Knox SSO Cookie Invalidation

This feature allows a list of pre-configured superusers to invalidate previously issued Knox SSO tokens for (a) particular user(s) in case there is a malicious attack where one (or more) of those users’ SSO tokens get compromised.

Enabling the feature

By default, the feature is disabled. There are 2 separate steps to enable it:

  1. Go to Cloudera Manager > Knox > Configuration and enable Knox SSO - Cookie Management Enabled.
  2. In Knox Service Advanced Configuration Snippet (Safety Valve) for conf/gateway-site.xml, press +.
    1. In Name, type gateway.knox.token.exp.server-managed.
    2. In Value, type true.
    3. Click Save Changes(CTRL+S)

Additional configuration

In addition to enabling the feature, you should review and update the following configuration, if needed:

  • Knox Home Page - Global Logout Page URL - when the knoxsso topology is configured to use the Pac4J federation filter (the default configuration in Cloudera on cloud), this configuration is an essential parameter and must not be left empty.
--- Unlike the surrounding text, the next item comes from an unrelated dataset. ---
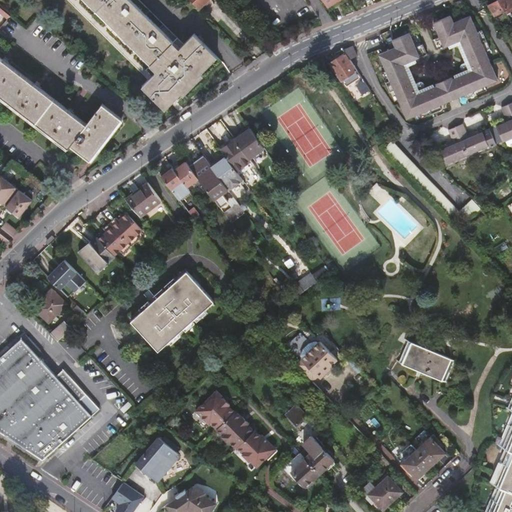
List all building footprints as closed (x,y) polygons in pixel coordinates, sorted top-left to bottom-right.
[(180,50),(131,0),(85,0),(158,73),(144,87),(165,108),(180,93),(183,95),(204,74),(201,71),(216,56),(195,35),(180,50)] [(191,0),(200,9),(209,0),(191,0)] [(323,0),(329,9),(342,1),(340,0),(323,0)] [(511,8),(511,2),(511,1),(510,0),(496,0),(488,5),(495,16),(505,10),(506,12),(511,8)] [(434,83),(435,86),(422,92),(412,96),(411,92),(414,90),(404,64),(404,63),(425,54),(421,45),(413,48),(407,34),(391,41),(394,48),(377,55),(385,72),(380,74),(388,93),(393,91),(406,120),(415,116),(418,115),(421,119),(429,115),(440,111),(438,106),(446,103),(456,98),(464,95),(466,99),(485,91),(484,86),(496,81),(484,52),(488,50),(480,30),(476,32),(469,16),(452,23),(449,16),(432,23),(439,37),(431,40),(435,50),(458,40),(469,67),(472,66),(474,69),(451,79),(449,76),(434,83)] [(344,53),(348,60),(356,56),(352,46),(342,50),(344,53)] [(356,71),(348,60),(344,53),(329,63),(341,81),(349,76),(353,81),(359,76),(356,71)] [(88,124),(0,56),(0,93),(70,148),(73,144),(91,157),(116,125),(99,111),(88,124)] [(359,76),(353,81),(352,82),(361,95),(369,90),(359,76)] [(511,136),(511,114),(507,104),(500,107),(505,117),(506,121),(504,122),(503,121),(503,120),(502,120),(501,120),(501,119),(500,119),(499,119),(494,122),(502,141),(504,140),(511,136)] [(474,134),(468,137),(466,134),(462,123),(455,126),(468,158),(489,149),(488,147),(495,144),(489,128),(482,131),(481,128),(475,131),(474,132),(474,133),(474,134)] [(455,126),(448,129),(452,140),(453,143),(447,146),(444,144),(438,147),(446,167),(468,158),(455,126)] [(263,148),(249,129),(234,140),(248,159),(263,148)] [(248,159),(234,140),(221,149),(225,156),(241,178),(254,168),(248,159)] [(394,141),(386,149),(463,230),(484,212),(474,200),(461,212),(394,141)] [(241,178),(225,156),(211,166),(228,189),(228,190),(242,180),(241,178)] [(211,166),(204,157),(190,167),(197,176),(212,198),(219,207),(228,202),(222,194),(224,192),(228,189),(211,166)] [(186,161),(175,169),(186,185),(197,176),(190,167),(186,161)] [(175,169),(172,166),(160,174),(179,198),(190,190),(186,185),(175,169)] [(0,177),(0,204),(19,220),(32,203),(0,177)] [(160,201),(147,183),(125,199),(139,216),(160,201)] [(228,190),(228,189),(224,192),(233,205),(223,212),(230,222),(244,212),(228,190)] [(219,207),(212,198),(207,202),(215,213),(220,209),(219,207)] [(193,207),(188,210),(193,218),(198,214),(193,207)] [(115,218),(109,223),(130,247),(138,239),(135,236),(141,231),(126,214),(118,221),(115,218)] [(198,214),(193,218),(197,223),(202,219),(198,214)] [(16,236),(21,232),(7,221),(3,226),(16,236)] [(130,247),(109,223),(103,229),(106,232),(98,239),(113,256),(118,250),(122,254),(130,247)] [(0,242),(6,246),(11,241),(0,232),(0,242)] [(98,239),(97,237),(90,243),(88,241),(77,251),(90,266),(93,263),(99,270),(114,257),(113,256),(98,239)] [(85,281),(67,263),(60,270),(57,267),(47,276),(66,296),(71,291),(73,292),(85,281)] [(128,322),(155,352),(212,302),(184,271),(128,322)] [(20,284),(15,278),(5,288),(10,294),(20,284)] [(66,303),(50,288),(32,308),(48,322),(66,303)] [(82,319),(85,316),(80,311),(77,314),(82,319)] [(59,325),(49,334),(56,342),(76,324),(74,322),(68,327),(65,325),(61,328),(59,325)] [(91,416),(21,339),(0,357),(0,432),(42,460),(91,416)] [(302,360),(296,366),(313,384),(318,378),(320,380),(325,375),(323,373),(333,363),(333,364),(337,361),(320,343),(319,344),(316,342),(309,345),(303,350),(301,356),(302,360)] [(402,364),(446,382),(455,360),(410,342),(402,364)] [(189,396),(196,390),(191,386),(185,392),(189,396)] [(205,415),(204,416),(202,418),(209,425),(210,424),(215,430),(216,428),(222,434),(221,436),(228,443),(230,442),(235,448),(236,447),(243,454),(242,455),(250,464),(251,463),(255,468),(261,463),(275,449),(268,442),(267,443),(254,429),(253,430),(248,425),(249,423),(242,415),(241,416),(235,410),(234,411),(223,400),(223,397),(217,391),(199,409),(205,415)] [(511,511),(511,405),(511,409),(511,420),(509,427),(502,446),(507,448),(493,483),(499,486),(488,511),(511,511)] [(310,420),(302,412),(294,420),(302,428),(310,420)] [(180,454),(159,437),(137,464),(158,481),(180,454)] [(417,450),(432,466),(446,453),(431,437),(417,450)] [(319,445),(304,458),(319,474),(333,461),(319,445)] [(418,478),(432,466),(417,450),(403,463),(418,478)] [(389,463),(382,457),(373,465),(379,472),(389,463)] [(319,474),(304,458),(291,471),(305,487),(319,474)] [(368,496),(383,511),(402,492),(388,477),(376,488),(373,484),(362,494),(366,497),(368,496)] [(146,497),(125,483),(114,498),(123,503),(118,510),(120,511),(133,511),(134,511),(146,497)] [(195,511),(210,511),(217,502),(204,494),(205,492),(195,485),(187,490),(186,488),(176,495),(178,497),(167,504),(172,510),(170,511),(182,511),(183,511),(189,508),(195,511)]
This usually points to the logout endpoint of the pre-configured SAML/OIDC callback.
  • Knox Token Integration - Users Who Can See All Tokens - A comma-separated list of usernames that can view all tokens on the Token Management page. By default, this is an empty list. Each organization should configure this property to a narrowed set of users, such as security officers, who are authorized to disable SSO cookies in the event of a security breach.
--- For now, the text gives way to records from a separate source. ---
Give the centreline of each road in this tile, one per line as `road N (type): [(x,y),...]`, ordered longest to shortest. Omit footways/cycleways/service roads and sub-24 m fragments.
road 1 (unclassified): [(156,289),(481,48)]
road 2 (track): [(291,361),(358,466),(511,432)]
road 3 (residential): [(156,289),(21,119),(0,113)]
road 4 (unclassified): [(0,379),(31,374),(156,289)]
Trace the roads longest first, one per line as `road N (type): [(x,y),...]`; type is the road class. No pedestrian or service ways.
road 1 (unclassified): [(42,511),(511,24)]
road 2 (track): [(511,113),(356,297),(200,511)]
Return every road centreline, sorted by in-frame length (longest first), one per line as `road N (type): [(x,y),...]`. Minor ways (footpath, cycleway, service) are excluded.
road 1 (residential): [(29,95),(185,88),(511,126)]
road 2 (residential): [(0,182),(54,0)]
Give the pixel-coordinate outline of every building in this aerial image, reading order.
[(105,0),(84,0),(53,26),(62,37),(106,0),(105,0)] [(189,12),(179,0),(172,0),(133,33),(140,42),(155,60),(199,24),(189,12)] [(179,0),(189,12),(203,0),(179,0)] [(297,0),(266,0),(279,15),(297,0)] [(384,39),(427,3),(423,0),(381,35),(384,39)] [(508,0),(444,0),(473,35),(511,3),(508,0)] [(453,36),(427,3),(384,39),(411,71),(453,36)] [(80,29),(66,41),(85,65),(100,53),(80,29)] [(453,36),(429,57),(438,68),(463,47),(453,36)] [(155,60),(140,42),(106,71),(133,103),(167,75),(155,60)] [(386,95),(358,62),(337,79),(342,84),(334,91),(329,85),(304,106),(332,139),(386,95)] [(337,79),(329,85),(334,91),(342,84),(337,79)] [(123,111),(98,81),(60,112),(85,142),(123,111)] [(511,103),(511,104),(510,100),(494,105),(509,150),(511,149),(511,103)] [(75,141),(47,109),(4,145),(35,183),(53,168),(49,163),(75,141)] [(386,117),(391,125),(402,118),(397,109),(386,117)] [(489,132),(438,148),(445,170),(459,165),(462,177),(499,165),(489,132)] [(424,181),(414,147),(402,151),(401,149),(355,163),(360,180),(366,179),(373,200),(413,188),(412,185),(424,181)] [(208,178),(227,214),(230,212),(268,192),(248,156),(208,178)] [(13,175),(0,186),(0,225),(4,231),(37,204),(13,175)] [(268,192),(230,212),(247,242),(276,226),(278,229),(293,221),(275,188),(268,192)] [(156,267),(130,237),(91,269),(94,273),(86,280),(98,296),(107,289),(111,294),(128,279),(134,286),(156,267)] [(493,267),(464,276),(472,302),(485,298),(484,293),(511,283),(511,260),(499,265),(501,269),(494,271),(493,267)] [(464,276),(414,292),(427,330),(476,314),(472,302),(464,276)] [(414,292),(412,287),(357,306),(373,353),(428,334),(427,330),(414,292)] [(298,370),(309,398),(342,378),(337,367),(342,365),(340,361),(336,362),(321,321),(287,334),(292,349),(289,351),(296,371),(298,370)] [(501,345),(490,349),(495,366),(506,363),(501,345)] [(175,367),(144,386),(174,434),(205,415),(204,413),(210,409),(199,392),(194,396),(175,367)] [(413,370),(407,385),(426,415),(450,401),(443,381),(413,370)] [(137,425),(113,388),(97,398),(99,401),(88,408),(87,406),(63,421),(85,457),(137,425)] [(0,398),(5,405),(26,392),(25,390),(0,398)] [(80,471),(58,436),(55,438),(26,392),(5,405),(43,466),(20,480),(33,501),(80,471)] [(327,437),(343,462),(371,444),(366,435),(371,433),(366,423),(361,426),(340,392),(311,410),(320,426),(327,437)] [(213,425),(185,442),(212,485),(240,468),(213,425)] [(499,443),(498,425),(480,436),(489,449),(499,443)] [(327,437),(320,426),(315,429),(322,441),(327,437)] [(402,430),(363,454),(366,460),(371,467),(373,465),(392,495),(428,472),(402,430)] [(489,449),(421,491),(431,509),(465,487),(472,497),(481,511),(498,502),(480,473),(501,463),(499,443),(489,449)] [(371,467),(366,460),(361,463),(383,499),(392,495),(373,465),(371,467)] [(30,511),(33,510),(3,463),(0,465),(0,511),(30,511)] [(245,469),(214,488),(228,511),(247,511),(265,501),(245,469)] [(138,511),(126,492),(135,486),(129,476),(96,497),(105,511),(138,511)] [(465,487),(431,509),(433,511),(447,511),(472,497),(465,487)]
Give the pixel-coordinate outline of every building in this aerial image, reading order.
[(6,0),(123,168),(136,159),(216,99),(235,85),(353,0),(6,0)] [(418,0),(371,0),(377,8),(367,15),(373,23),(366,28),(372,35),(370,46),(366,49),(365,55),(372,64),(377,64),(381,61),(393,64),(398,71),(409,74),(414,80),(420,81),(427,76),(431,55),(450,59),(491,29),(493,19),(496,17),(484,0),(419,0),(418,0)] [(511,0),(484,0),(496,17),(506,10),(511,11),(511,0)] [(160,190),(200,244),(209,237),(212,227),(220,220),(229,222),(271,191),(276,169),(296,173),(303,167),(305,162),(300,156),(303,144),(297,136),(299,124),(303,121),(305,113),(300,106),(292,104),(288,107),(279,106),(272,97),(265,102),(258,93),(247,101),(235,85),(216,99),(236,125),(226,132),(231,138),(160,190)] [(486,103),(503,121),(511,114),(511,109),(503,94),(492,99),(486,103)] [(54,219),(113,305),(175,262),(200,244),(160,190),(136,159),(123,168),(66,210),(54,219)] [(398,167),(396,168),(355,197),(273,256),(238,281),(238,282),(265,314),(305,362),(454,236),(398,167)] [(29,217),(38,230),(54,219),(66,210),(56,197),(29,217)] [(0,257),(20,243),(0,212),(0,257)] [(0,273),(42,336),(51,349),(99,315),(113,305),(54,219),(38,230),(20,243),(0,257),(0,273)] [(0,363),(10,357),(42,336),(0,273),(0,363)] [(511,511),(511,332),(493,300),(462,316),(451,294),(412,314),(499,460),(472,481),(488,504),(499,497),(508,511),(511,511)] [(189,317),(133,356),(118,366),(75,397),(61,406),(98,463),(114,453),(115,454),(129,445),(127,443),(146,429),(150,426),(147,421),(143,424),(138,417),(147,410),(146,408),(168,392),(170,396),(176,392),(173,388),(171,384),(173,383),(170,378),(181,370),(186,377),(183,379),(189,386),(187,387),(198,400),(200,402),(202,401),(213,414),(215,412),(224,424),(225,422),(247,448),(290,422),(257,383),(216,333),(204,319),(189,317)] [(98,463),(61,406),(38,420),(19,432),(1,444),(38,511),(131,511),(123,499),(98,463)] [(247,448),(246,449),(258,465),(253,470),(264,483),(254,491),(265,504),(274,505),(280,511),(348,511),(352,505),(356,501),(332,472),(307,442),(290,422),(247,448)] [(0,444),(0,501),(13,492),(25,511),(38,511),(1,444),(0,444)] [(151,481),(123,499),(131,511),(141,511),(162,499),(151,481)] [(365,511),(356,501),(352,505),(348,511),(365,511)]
Resolving access issues after global logout

In certain scenarios, users can still access a service through Knox after performing a global logout. This issue occurs when multiple tabs of the same service are open in the browser, and the global logout is performed in one of the tabs. The issue is caused by cookies that are not invalidated across all tabs, allowing some tabs to retain access to a service or services.

To resolve this issue, add the following configuration parameters to Knox Service Advanced Configuration Snippet (Safety Valve) for conf/gateway-site.xml in Cloudera Manager:


    ranger.service.inactivity.timeout=40
    atlas.session.timeout.secs=40
    knox.global.logout.page.url=<your-idp-logout-url>
   

After adding the configuration parameters:

How it works

After enabling the feature, every SSO cookie, the result of a login event through the Knox SSO service, will be recorded in the same database that Knox uses for token management purposes. These SSO cookies are included on the Token Management page. If the logged-in user is a configured "superuser" (added in the above-referenced Users Who Can See All Tokens list), that user is capable of narrowing down user tokens, for whom they suspect are the subject of malicious activities, and disabling the active tokens on the UI (either individually or in batches).

Once a Knox SSO cookie is disabled, it cannot be re-enabled or revoked. Knox has its own cleanup strategy to remove expired tokens from the underlying token state repository (a database in Cloudera on cloud) periodically, on a pre-configured schedule.

It is also important to emphasize that the default Time To Live (TTL) value of Knox SSO cookies is set to 1 day by default. It is highly recommended that organizations overview their own UI jobs and reduce this value to as short as possible to reduce the security risk involved here.